ETL gained popularity as companies began to outgrow antiquated systems. As functionality was moved from legacy systems to open systems architectures, ETL played an indispensable role in moving the data. Unfortunately, many companies failed to completely retire their outdated systems; rather than performing ETL as a one-time initial load event, ETL evolved into a part of daily operations.
This problem was further exacerbated as companies developed systems within functional silos. The application-specific approach, in which the database is designed to accommodate the needs of an individual group or department, took root. According to this methodology, every new system requires its own database. As a result, data is copied from system to system. Hence, ETL is now firmly ensconced in nearly every company and is an integral part of IT operations.
Consider a simplified example of typical ETL activities, in which data is propagated from the product system into warranty, finance, purchasing and sales systems, and eventually into the data warehouse. Not only is the data extracted and loaded, but it must also be transformed because the data structures between systems are completely disparate.
This problem is compounded when the data is propagated back to the source system in order to synchronize the data that's no longer synchronized between systems precisely because it was copied.

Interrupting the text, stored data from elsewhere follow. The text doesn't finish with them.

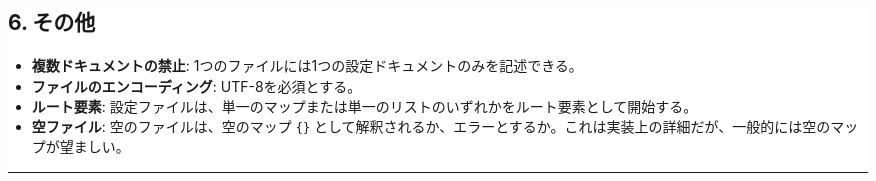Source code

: ## 6. その他

* **複数ドキュメントの禁止**: 1つのファイルには1つの設定ドキュメントのみを記述できる。
* **ファイルのエンコーディング**: UTF-8を必須とする。
* **ルート要素**: 設定ファイルは、単一のマップまたは単一のリストのいずれかをルート要素として開始する。
* **空ファイル**: 空のファイルは、空のマップ `{}` として解釈されるか、エラーとするか。これは実装上の詳細だが、一般的には空のマップが望ましい。

---
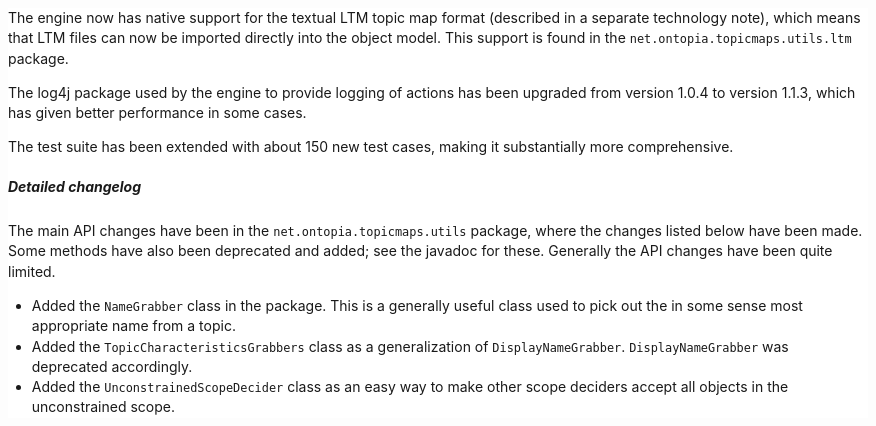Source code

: The engine now has native support for the textual LTM topic map format (described in a separate
technology note), which means that LTM files can now be imported directly into the object model.
This support is found in the `net.ontopia.topicmaps.utils.ltm` package.

The log4j package used by the engine to provide logging of actions has been upgraded from version
1.0.4 to version 1.1.3, which has given better performance in some cases.

The test suite has been extended with about 150 new test cases, making it substantially more
comprehensive.

##### Detailed changelog #####

The main API changes have been in the `net.ontopia.topicmaps.utils` package, where the changes
listed below have been made. Some methods have also been deprecated and added; see the javadoc for
these. Generally the API changes have been quite limited.

*  Added the `NameGrabber` class in the package. This is a generally useful class used to pick out the
   in some sense most appropriate name from a topic.
*  Added the `TopicCharacteristicsGrabbers` class as a generalization of `DisplayNameGrabber`.
   `DisplayNameGrabber` was deprecated accordingly.
*  Added the `UnconstrainedScopeDecider` class as an easy way to make other scope deciders accept all
   objects in the unconstrained scope.


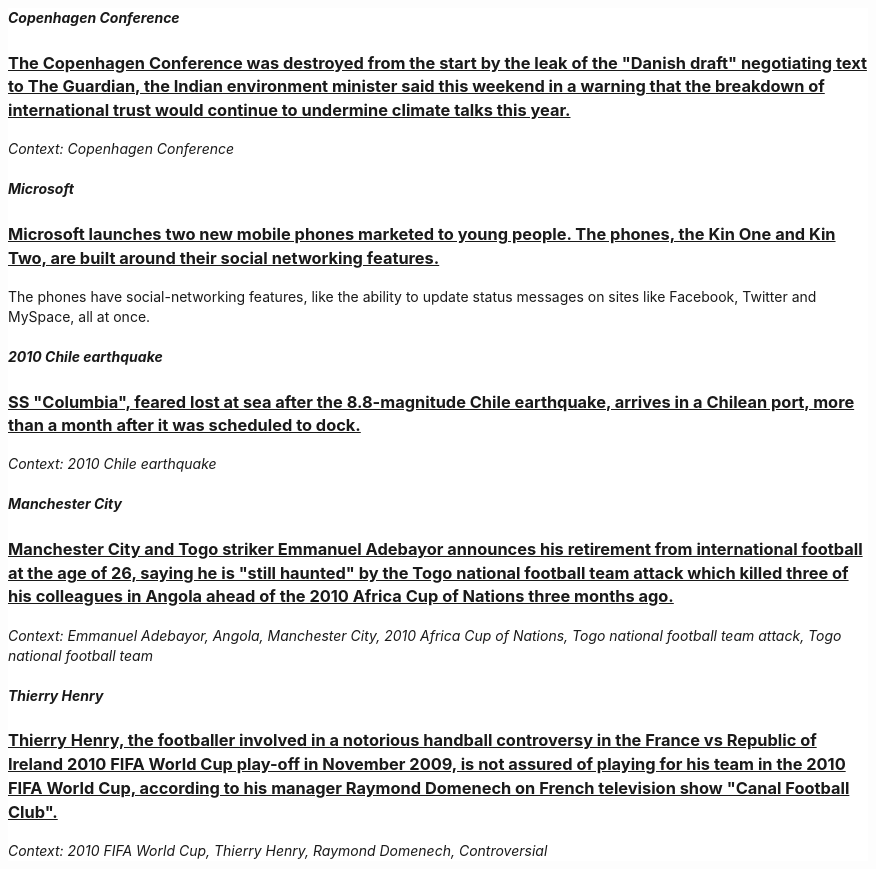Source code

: ##### Copenhagen Conference
### [The Copenhagen Conference was destroyed from the start by the leak of the "Danish draft" negotiating text to The Guardian, the Indian environment minister said this weekend in a warning that the breakdown of international trust would continue to undermine climate talks this year. ](/news/2010/04/12/the-copenhagen-conference-was-destroyed-from-the-start-by-the-leak-of-the-danish-draft-negotiating-text-to-the-guardian-the-indian-enviro.md)
_Context: Copenhagen Conference_

##### Microsoft
### [Microsoft launches two new mobile phones marketed to young people. The phones, the Kin One and Kin Two, are built around their social networking features. ](/news/2010/04/12/microsoft-launches-two-new-mobile-phones-marketed-to-young-people-the-phones-the-kin-one-and-kin-two-are-built-around-their-social-networ.md)
The phones have social-networking features, like the ability to update status messages on sites like Facebook, Twitter and MySpace, all at once.

##### 2010 Chile earthquake
### [SS "Columbia", feared lost at sea after the 8.8-magnitude Chile earthquake, arrives in a Chilean port, more than a month after it was scheduled to dock. ](/news/2010/04/12/ss-columbia-feared-lost-at-sea-after-the-8-8-magnitude-chile-earthquake-arrives-in-a-chilean-port-more-than-a-month-after-it-was-schedu.md)
_Context: 2010 Chile earthquake_

##### Manchester City
### [Manchester City and Togo striker Emmanuel Adebayor announces his retirement from international football at the age of 26, saying he is "still haunted" by the Togo national football team attack which killed three of his colleagues in Angola ahead of the 2010 Africa Cup of Nations three months ago. ](/news/2010/04/12/manchester-city-and-togo-striker-emmanuel-adebayor-announces-his-retirement-from-international-football-at-the-age-of-26-saying-he-is-stil.md)
_Context: Emmanuel Adebayor, Angola, Manchester City, 2010 Africa Cup of Nations, Togo national football team attack, Togo national football team_

##### Thierry Henry
### [Thierry Henry, the footballer involved in a notorious handball controversy in the France vs Republic of Ireland 2010 FIFA World Cup play-off in November 2009, is not assured of playing for his team in the 2010 FIFA World Cup, according to his manager Raymond Domenech on French television show "Canal Football Club". ](/news/2010/04/12/thierry-henry-the-footballer-involved-in-a-notorious-handball-controversy-in-the-france-vs-republic-of-ireland-2010-fifa-world-cup-play-off.md)
_Context: 2010 FIFA World Cup, Thierry Henry, Raymond Domenech, Controversial_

The inevitable result is poor data quality and high maintenance costs.
If the product database in this example changes -- for instance, if a new field or table is added -- it will be necessary to change all of the maps that move data from the source to a target. One minor structural change in the source can create a maintenance nightmare in the ETL maps and target databases -- a lot of IT expense with no value added.
The only legitimate ETL activity in this example is the data warehouse interface. All others are unnecessary and incur a tremendous cost. According to Larry English, president of Information Impact International and a leading expert in information quality, "The IS staff is busy maintaining, on average, a tenfold [increase in] redundant databases and the redundant applications or interface programs that re-create or move the data." Ouch.
The solution to the problem is really quite simple, but it requires a new way of thinking. The answer is a single, sharable, enterprise-strength database for each major subject area. The key is to design each of these databases to meet the needs of all of the information consumers.
With the advent of new technology, there is absolutely no need to propagate data from system to system, thereby creating unnecessary (and expensive) redundancy. Applications can now access data via shared services from different databases.
Information is a corporate asset and doesn't belong to one group or department. Therefore, databases must be designed and implemented with both producer and consumer in mind. The entire company must be involved in defining entities and attributes and modelling relationships.
To support this new way of thinking, applications can't be designed in a vacuum. IT must re-engineer applications to use common, shared databases centred on the significant subject areas. The database, and not the application, is the centre of the universe.
There's a simple rule to determine whether a company has an effective data strategy: count the number of ETL processes and redundant databases. The higher the number, the less likely it is that the company manages its data correctly.
Next, ask, "Why create another database with similar data?" Often the answer is that the data is not in the right format or doesn't support the new application, or the source is incomplete and inaccurate. And then I know that the company is wasting money and resources and performing unnecessary, costly maintenance and development rather than producing value-added services based on sound data management techniques.